At CTIA, MoGo has announced its second generation of modular sleeves that can turn a $200 device into a touch, enterprise ready tablet with extra battery capacity, optional laser bar code reader and many more options. Basically, if the order is large enough, MoGo will even design and build it for the customer.
Problem: expensive enterprise tablets are expensive and outdated
Just to shed some light into this particular market, it used to be that “enterprise” devices may cost $1200 or more. However, if you look at their specifications, they are often powered by lesser hardware, low-resolution screens and possibly outdated OS versions. In short, the “enterprise” version of an Android tablet could cost 6X more for essentially added toughness and extra security.
Solution: use off the shelf hardware and adapt to enterprise usage
The Mobelisk product has been designed to address this by using a principle of “modularity”. My standardizing the add-ons (scanners, credit card swipes…), MoGo doesn’t have to custom-design a whole device, and not only brings the price down, it also opens more options for customers.
In a nutshell, Mobelisk is a tablet case, that goes into another tablet case. I’ll call them internal and external shell for the purpose of this article. The internal shell is custom built for each target device (Nexus 7, iPad mini, Galaxy Tab 7″, Galaxy Note 8…) to effectively turn them into a standard device for the external shell that offers additional protection (IP54+), battery (4000mAh) and add-ons. If the volume is low, MoGo builds them with 3D printers, but for higher volumes, they would switch to a regular industrial manufacturing process. This means that Mobelisk it is highly customizable.
The 3D-printing can make the cases look a bit rough, especially when compared to glossy consumer products like Speck cases and the likes. However, this is probably the most cost-efficient way to tackle the problem right now.
If you wonder how the tablet buttons work, here’s a neat thing: MoGo uses electro-mechanical buttons, which are remote-controlled physical buttons inside the internal shell. It’s really smart because it freeds the external shell from having a one-to-one match with the original device button placements.

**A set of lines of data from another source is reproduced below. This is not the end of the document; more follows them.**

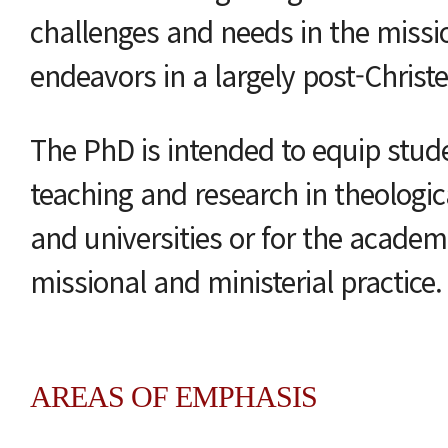
challenges and needs in the missio
endeavors in a largely post-Chris
The PhD is intended to equip stude
teaching and research in theologica
and universities or for the academ
missional and ministerial practice.
AREAS OF EMPHASIS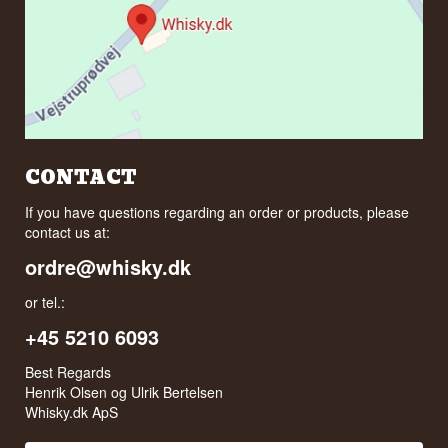
CONTACT
If you have questions regarding an order or products, please
contact us at:
ordre@whisky.dk
or tel.:
+45 5210 6093
Best Regards
Henrik Olsen og Ulrik Bertelsen
Whisky.dk ApS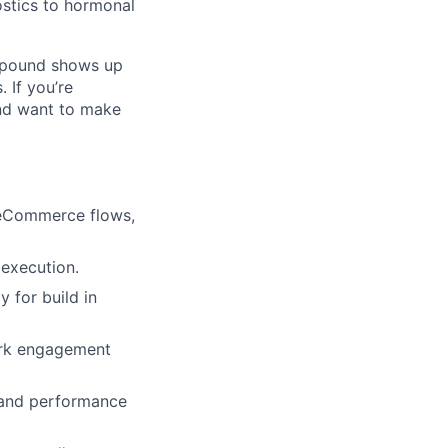
ostics to hormonal
pound shows up
 If you’re
and want to make
, eCommerce flows,
execution.
y for build in
park engagement
, and performance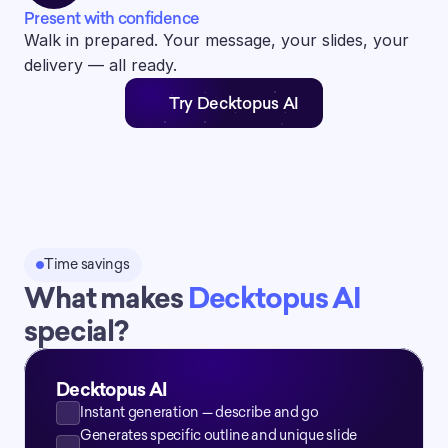
Present with confidence
Walk in prepared. Your message, your slides, your 
delivery — all ready.
Try Decktopus AI
Time savings
What makes 
Decktopus AI 
special?
Decktopus AI
Instant generation — describe and go
Generates specific outline and unique slide 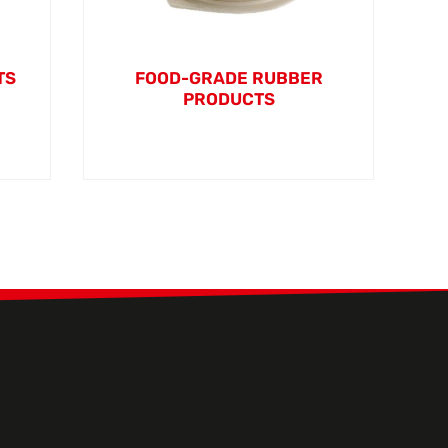
TS
FOOD-GRADE RUBBER
PRODUCTS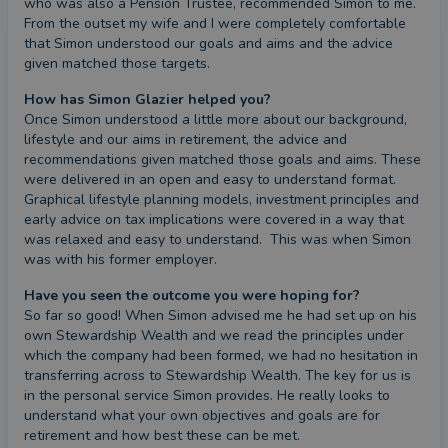
who was also a Pension Trustee, recommended Simon to me. 
From the outset my wife and I were completely comfortable 
that Simon understood our goals and aims and the advice 
given matched those targets.
How has Simon Glazier helped you?
Once Simon understood a little more about our background, 
lifestyle and our aims in retirement, the advice and 
recommendations given matched those goals and aims. These 
were delivered in an open and easy to understand format. 
Graphical lifestyle planning models, investment principles and 
early advice on tax implications were covered in a way that 
was relaxed and easy to understand.  This was when Simon 
was with his former employer.
Have you seen the outcome you were hoping for?
So far so good! When Simon advised me he had set up on his 
own Stewardship Wealth and we read the principles under 
which the company had been formed, we had no hesitation in 
transferring across to Stewardship Wealth. The key for us is 
in the personal service Simon provides. He really looks to 
understand what your own objectives and goals are for 
retirement and how best these can be met.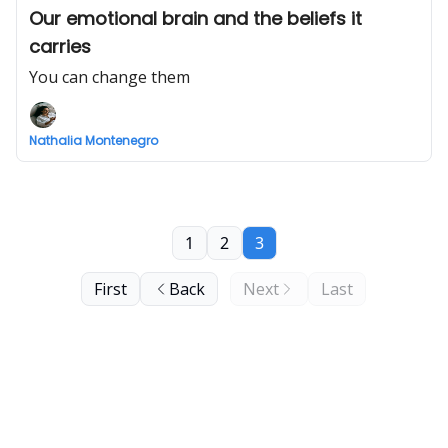
Our emotional brain and the beliefs it
carries
You can change them
Nathalia Montenegro
1
2
3
First
Back
Next
Last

In terms of security, Mobelisk runs an enterprise virtualization platform that prevents work data from being accessed or corrupted by user apps etc. This is fairly common now, and this is the efficient and popular option in the work place these days. There is physical security too: MoGo has put in place a system that detects attempts to open the case, and that will trigger a device lockdown or wipe. Finally, customers have some freedom is terms of colors if they really want to match their corporate branding (restaurants…).